KUDUS, suaramerdeka.com - Dua remaja SMA di Kudus menganiaya seorang anggota Polres Kudus pada Sabtu (14/1) dini hari pukul 01.00. Akibatnya, Suyono (49) yang bertugas di Sentra Pelayanan Kepolisian Terpadu mengalami lebam di kedua matanya. Hingga saat ini polisi berpangkat Aiptu itu masih menjalani perawatan di RS Mardirahayu Kudus.

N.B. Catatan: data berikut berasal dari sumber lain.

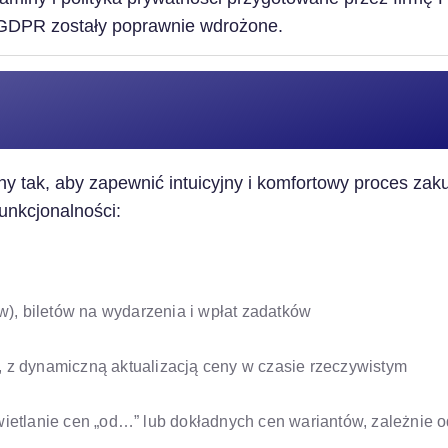
/GDPR zostały poprawnie wdrożone.
 tak, aby zapewnić intuicyjny i komfortowy proces zaku
unkcjonalności:
), biletów na wydarzenia i wpłat zadatków
, z dynamiczną aktualizacją ceny w czasie rzeczywistym
wietlanie cen „od…” lub dokładnych cen wariantów, zależnie o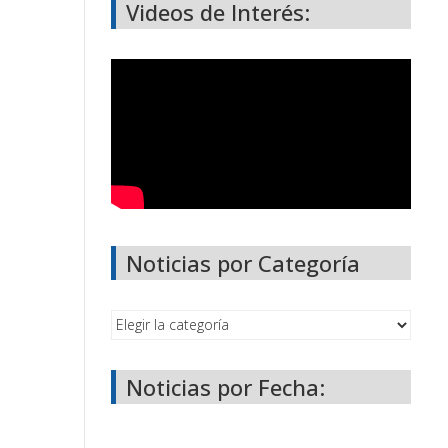
Videos de Interés:
Noticias por Categoría
Noticias por Fecha: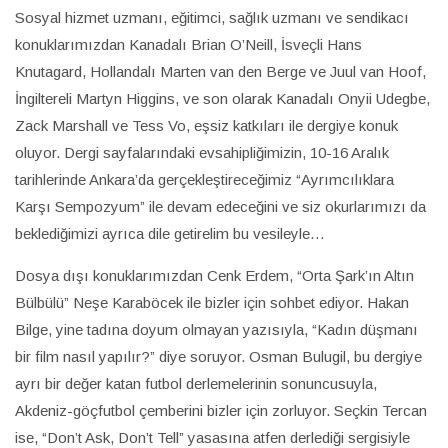
Sosyal hizmet uzmanı, eğitimci, sağlık uzmanı ve sendikacı
konuklarımızdan Kanadalı Brian O’Neill, İsveçli Hans
Knutagard, Hollandalı Marten van den Berge ve Juul van Hoof,
İngiltereli Martyn Higgins, ve son olarak Kanadalı Onyii Udegbe,
Zack Marshall ve Tess Vo, eşsiz katkıları ile dergiye konuk
oluyor. Dergi sayfalarındaki evsahipliğimizin, 10-16 Aralık
tarihlerinde Ankara’da gerçekleştireceğimiz “Ayrımcılıklara
Karşı Sempozyum” ile devam edeceğini ve siz okurlarımızı da
beklediğimizi ayrıca dile getirelim bu vesileyle…
Dosya dışı konuklarımızdan Cenk Erdem, “Orta Şark’ın Altın
Bülbülü” Neşe Karaböcek ile bizler için sohbet ediyor. Hakan
Bilge, yine tadına doyum olmayan yazısıyla, “Kadın düşmanı
bir film nasıl yapılır?” diye soruyor. Osman Bulugil, bu dergiye
ayrı bir değer katan futbol derlemelerinin sonuncusuyla,
Akdeniz-göçfutbol çemberini bizler için zorluyor. Seçkin Tercan
ise, “Don’t Ask, Don’t Tell” yasasına atfen derlediği sergisiyle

Kapolres Kudus AKBP Andik Setiyono melalui Kasat Reskrim AKP Suwardi mengatakan dua tersangka merupakan anak di bawah umur yang berinisial YR (17) dan OS (17) telah ditangkap ketika masih mengeroyok Suyono. Pasalnya lokasi pengeroyokan lebih kurang berjarak 100 meter dari Mapolres Kudus tepatnya di depan kantor Kejaksaan Negeri Kudus. "Pelaku langsung diamankan oleh tim yang berpatroli tidak lama setelah anggota kami dikeroyok," ujar Suwardi, Senin (16/1).
Kronologi penggeroyokan, kata Suwardi, berawal dari dua pelaku yang melanggar rambu di Jalan Jenderal Sudirman. Sepeda motor seharusnya dilarang melaju ke arah barat di Jalan Jenderal Sudirman, namun pelaku nekat melaluinya.
Dari arah berlawanan Suyono yang mengendarai mobil hendak ke Mapolres Kudus bersimpangan di depan kantor Kejari Kudus. Suyono membanting setir ke arah kiri untuk menghindari tabrakan dengan pelaku.
Pelaku dalam keadaan mabuk usai menenggak Vodka di sebuah kafe justru menghampiri Suyono yang memberhentikan mobilnya.
Dua pemuda yang duduk di tingkat akhir itu malah mengeroyok. OB berperan memegang Suyono, sedangkan YR memukul korban bertubi-tubi ke arah wajah.
Anggota Polres Kudus yang sedang berpatroli di jalan tersebut langsung melerai dan menangkap pelaku tidak lama setelah peristiwa naas menimpa Suyono.
Menurut Suwardi kedua pelaku melanggar Pasal 170 KUHP dengan ancaman pidana penjara maksimal 5 tahun enam bulan. Pelaku juga diancam Pasal 351 KUHP dengan pidana penjara maksimal dua tahun delapan bulan atau denda maksimal Rp 4.500. "Pelaku saat ini ditangani di Unit Pelayanan Perempuan dan Anak (PPA), karena masih di bawah umur," katanya.